There have been a good many cost savings measures enacted by this group of legislators. One resolution was designed to save on the cost of prisons. In the 2012 session the legislature created a 21-member nonviolent sentencing commission that sets punishing standards for nonviolent crimes that judges would have to follow. This commission will lessen prison time for nonviolent crimes.
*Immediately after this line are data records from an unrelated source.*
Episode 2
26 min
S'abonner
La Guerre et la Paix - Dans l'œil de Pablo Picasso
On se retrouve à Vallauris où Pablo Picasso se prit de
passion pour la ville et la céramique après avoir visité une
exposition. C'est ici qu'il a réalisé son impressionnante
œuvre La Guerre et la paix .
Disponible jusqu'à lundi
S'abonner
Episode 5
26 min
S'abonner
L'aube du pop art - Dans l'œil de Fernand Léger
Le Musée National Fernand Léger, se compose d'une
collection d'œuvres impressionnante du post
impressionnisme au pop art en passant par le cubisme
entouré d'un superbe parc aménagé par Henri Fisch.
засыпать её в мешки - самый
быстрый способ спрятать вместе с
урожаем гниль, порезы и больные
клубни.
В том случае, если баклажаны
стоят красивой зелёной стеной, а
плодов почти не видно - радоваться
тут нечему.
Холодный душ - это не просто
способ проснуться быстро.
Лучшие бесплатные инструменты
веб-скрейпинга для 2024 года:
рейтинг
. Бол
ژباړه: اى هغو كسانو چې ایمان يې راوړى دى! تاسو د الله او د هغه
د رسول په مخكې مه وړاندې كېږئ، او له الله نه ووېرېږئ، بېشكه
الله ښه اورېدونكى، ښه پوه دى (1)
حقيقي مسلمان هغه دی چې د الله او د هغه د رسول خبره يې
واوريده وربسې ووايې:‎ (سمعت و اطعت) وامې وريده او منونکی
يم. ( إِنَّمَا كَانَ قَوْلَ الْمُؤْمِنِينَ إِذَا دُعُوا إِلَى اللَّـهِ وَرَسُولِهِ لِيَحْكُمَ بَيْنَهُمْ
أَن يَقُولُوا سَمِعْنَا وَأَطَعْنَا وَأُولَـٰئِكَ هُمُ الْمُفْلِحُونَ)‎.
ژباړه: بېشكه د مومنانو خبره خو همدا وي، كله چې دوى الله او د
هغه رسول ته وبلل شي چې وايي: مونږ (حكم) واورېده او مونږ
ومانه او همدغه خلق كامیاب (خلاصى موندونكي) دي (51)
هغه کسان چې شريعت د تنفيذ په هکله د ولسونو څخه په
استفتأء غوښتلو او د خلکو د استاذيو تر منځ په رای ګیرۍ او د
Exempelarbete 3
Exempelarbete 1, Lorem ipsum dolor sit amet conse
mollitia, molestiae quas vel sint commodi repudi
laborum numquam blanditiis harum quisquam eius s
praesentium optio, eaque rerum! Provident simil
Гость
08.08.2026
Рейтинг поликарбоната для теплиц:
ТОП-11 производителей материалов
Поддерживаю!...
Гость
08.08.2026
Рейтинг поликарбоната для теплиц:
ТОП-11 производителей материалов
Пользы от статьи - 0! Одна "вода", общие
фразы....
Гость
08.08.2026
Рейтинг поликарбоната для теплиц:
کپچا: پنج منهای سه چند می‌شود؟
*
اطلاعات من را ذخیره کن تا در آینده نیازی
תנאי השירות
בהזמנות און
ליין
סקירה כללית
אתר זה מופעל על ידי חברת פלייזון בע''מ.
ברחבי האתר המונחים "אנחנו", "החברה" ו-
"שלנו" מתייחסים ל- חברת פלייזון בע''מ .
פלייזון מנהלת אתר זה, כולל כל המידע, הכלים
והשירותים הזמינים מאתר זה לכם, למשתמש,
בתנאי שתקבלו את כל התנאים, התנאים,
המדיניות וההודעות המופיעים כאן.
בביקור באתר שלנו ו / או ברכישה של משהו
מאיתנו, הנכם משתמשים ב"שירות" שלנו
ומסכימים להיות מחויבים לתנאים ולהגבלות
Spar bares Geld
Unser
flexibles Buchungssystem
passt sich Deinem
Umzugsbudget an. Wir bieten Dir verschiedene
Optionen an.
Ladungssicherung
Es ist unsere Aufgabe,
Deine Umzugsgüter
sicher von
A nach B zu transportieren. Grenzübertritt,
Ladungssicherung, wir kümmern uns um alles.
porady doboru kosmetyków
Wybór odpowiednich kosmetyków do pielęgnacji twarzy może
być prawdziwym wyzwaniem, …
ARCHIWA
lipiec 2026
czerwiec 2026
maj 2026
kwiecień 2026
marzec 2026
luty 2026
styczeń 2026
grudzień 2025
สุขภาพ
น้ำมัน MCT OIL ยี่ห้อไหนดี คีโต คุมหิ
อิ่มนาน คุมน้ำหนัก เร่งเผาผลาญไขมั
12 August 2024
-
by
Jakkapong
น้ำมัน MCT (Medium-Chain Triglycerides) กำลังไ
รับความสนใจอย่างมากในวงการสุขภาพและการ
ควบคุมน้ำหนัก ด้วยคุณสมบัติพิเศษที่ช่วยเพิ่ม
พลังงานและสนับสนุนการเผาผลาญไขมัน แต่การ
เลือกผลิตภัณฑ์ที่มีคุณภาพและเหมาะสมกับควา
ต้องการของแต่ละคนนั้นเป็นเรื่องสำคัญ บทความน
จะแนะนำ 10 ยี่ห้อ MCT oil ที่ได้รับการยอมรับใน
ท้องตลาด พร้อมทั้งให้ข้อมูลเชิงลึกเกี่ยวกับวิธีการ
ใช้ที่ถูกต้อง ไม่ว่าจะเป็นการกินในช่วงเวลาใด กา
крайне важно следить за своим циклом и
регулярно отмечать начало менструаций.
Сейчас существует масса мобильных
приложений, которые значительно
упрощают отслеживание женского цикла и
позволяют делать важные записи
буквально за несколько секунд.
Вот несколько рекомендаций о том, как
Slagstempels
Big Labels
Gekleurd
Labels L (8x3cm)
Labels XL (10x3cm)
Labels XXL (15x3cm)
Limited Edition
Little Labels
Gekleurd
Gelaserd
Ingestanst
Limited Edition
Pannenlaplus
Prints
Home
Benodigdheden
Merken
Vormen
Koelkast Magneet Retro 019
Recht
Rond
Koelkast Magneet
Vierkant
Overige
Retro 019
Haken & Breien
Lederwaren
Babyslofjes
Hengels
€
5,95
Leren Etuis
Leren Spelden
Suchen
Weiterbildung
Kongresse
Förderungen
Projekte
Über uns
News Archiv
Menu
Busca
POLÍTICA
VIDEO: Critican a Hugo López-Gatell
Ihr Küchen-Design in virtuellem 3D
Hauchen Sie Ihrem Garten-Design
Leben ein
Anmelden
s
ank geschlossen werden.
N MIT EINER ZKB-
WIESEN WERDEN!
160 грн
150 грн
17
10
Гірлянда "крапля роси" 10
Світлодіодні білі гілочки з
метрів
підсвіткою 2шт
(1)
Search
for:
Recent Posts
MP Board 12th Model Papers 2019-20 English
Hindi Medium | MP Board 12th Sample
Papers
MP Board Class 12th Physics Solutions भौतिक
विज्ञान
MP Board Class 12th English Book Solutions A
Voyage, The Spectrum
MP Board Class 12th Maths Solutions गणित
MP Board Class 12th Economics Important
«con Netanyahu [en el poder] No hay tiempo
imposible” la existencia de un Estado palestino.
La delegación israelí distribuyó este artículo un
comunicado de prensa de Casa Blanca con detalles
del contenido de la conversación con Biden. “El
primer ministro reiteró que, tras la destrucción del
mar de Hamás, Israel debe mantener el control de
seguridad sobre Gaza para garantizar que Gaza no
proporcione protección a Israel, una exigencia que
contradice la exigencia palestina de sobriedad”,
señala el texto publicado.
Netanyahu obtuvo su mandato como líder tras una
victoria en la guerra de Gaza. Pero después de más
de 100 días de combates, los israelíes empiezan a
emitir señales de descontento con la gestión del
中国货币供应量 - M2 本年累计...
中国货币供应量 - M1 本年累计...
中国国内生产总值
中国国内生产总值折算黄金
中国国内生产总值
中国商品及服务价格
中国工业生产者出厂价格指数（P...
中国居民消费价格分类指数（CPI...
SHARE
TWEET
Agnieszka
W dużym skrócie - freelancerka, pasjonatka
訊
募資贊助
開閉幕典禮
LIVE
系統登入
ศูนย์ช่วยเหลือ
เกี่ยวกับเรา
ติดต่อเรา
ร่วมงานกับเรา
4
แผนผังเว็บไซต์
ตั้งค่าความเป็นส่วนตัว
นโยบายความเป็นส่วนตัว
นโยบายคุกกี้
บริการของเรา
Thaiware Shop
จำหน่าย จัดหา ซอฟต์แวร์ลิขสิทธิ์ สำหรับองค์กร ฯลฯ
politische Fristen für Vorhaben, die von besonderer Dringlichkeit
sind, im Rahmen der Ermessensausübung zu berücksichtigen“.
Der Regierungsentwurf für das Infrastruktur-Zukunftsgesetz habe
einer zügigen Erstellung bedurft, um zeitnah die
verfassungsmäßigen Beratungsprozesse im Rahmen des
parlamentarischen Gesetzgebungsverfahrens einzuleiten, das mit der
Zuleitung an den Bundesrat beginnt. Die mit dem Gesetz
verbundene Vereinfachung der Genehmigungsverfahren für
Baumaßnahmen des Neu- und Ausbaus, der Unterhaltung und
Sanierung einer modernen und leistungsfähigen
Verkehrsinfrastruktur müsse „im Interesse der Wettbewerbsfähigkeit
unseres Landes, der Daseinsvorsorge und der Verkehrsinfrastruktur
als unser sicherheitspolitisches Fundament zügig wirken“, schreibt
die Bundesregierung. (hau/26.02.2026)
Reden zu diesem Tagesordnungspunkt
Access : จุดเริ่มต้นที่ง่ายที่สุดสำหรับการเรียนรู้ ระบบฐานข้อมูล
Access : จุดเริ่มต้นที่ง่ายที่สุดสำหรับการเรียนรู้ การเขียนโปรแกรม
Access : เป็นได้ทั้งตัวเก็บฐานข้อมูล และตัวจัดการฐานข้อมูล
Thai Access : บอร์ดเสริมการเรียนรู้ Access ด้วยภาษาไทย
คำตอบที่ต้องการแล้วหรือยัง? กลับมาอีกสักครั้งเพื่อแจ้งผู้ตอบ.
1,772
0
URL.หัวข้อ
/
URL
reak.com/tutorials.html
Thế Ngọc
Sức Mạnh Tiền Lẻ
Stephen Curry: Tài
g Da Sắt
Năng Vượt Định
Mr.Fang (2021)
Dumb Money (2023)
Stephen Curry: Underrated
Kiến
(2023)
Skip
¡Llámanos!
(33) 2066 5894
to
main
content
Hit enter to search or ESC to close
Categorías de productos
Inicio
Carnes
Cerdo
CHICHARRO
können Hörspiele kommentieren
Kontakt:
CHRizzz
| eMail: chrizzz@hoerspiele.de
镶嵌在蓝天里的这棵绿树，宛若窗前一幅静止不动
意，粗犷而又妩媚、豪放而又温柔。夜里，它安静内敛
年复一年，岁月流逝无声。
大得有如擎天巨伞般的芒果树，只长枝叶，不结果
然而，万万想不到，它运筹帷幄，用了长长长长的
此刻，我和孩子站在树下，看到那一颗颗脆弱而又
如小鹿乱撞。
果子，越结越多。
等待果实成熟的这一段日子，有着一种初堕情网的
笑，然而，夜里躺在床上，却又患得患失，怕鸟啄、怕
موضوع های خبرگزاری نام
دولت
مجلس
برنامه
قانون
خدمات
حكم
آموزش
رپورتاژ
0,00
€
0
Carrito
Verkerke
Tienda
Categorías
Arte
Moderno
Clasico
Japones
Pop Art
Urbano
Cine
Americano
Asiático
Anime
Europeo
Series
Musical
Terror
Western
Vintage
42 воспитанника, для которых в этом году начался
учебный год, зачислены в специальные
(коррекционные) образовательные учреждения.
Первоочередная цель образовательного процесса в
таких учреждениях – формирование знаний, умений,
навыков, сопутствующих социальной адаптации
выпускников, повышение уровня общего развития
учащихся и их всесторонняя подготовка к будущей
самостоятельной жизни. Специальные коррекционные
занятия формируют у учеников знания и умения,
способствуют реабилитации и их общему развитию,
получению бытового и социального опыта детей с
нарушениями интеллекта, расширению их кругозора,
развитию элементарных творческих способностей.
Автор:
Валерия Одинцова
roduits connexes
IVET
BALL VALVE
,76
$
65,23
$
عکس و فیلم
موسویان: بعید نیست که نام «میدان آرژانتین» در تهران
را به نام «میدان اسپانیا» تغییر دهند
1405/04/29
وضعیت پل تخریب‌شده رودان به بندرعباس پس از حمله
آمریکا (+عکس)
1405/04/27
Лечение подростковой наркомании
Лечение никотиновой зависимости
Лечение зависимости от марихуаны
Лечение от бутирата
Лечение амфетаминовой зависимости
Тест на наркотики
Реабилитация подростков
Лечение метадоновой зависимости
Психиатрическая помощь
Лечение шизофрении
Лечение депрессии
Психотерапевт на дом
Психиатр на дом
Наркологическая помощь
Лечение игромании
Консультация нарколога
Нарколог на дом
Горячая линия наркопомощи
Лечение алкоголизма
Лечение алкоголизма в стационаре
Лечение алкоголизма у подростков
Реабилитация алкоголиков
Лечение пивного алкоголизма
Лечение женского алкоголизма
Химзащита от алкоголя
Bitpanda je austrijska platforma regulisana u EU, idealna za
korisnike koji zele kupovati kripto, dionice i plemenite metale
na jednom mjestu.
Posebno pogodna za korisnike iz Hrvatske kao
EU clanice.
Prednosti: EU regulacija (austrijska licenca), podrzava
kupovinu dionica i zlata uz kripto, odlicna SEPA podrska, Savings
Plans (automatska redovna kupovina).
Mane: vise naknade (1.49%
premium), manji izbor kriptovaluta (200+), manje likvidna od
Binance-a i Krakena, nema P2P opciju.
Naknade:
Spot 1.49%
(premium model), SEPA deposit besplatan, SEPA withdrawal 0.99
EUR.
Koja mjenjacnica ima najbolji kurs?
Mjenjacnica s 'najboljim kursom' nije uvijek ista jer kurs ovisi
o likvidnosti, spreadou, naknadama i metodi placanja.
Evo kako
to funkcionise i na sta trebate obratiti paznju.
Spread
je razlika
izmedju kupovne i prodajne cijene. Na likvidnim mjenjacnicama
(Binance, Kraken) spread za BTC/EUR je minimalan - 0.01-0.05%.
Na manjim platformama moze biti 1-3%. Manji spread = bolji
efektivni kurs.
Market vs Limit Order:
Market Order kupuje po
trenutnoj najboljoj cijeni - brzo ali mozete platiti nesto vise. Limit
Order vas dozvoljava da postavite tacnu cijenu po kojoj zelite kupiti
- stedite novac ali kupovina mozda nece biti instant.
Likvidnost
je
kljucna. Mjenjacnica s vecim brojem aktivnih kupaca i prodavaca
It is a step forward in reducing an acute prison overcrowding problem. It will yield significant savings.
With very little fanfare the 2012 legislature passed a bill providing tax breaks for businesses that hire unemployed, recently discharged veterans. The law provides a tax credit of $1,000. It also gives a credit of up to $2,000 to help unemployed veterans cover small business start-up costs.
The law applies to veterans who were deployed overseas and who have been discharged in the past two years. The bill was sponsored by Rep. DuWayne Bridges (R-Valley) and is called the “Heroes for Hire” bill.
This legislation continues a long-standing devotion of Alabama’s legislature to give benefits to veterans of the military. This pronounced attention to vets goes back to the World War II era.
It would be difficult to find another state in the nation that recognizes and extends more preferential treatment to veterans than Alabama. In fact, our state merit system is so weighted in favor of military service that if a veteran applies for a state job they will probably be placed first on the register. This military service deference is so ingrained into the rating system for state positions that I advise the political science majors I teach at Troy University that if they want to work for the State of Alabama it would be more advantageous to get two years of military experience than to get a masters degree in public administration.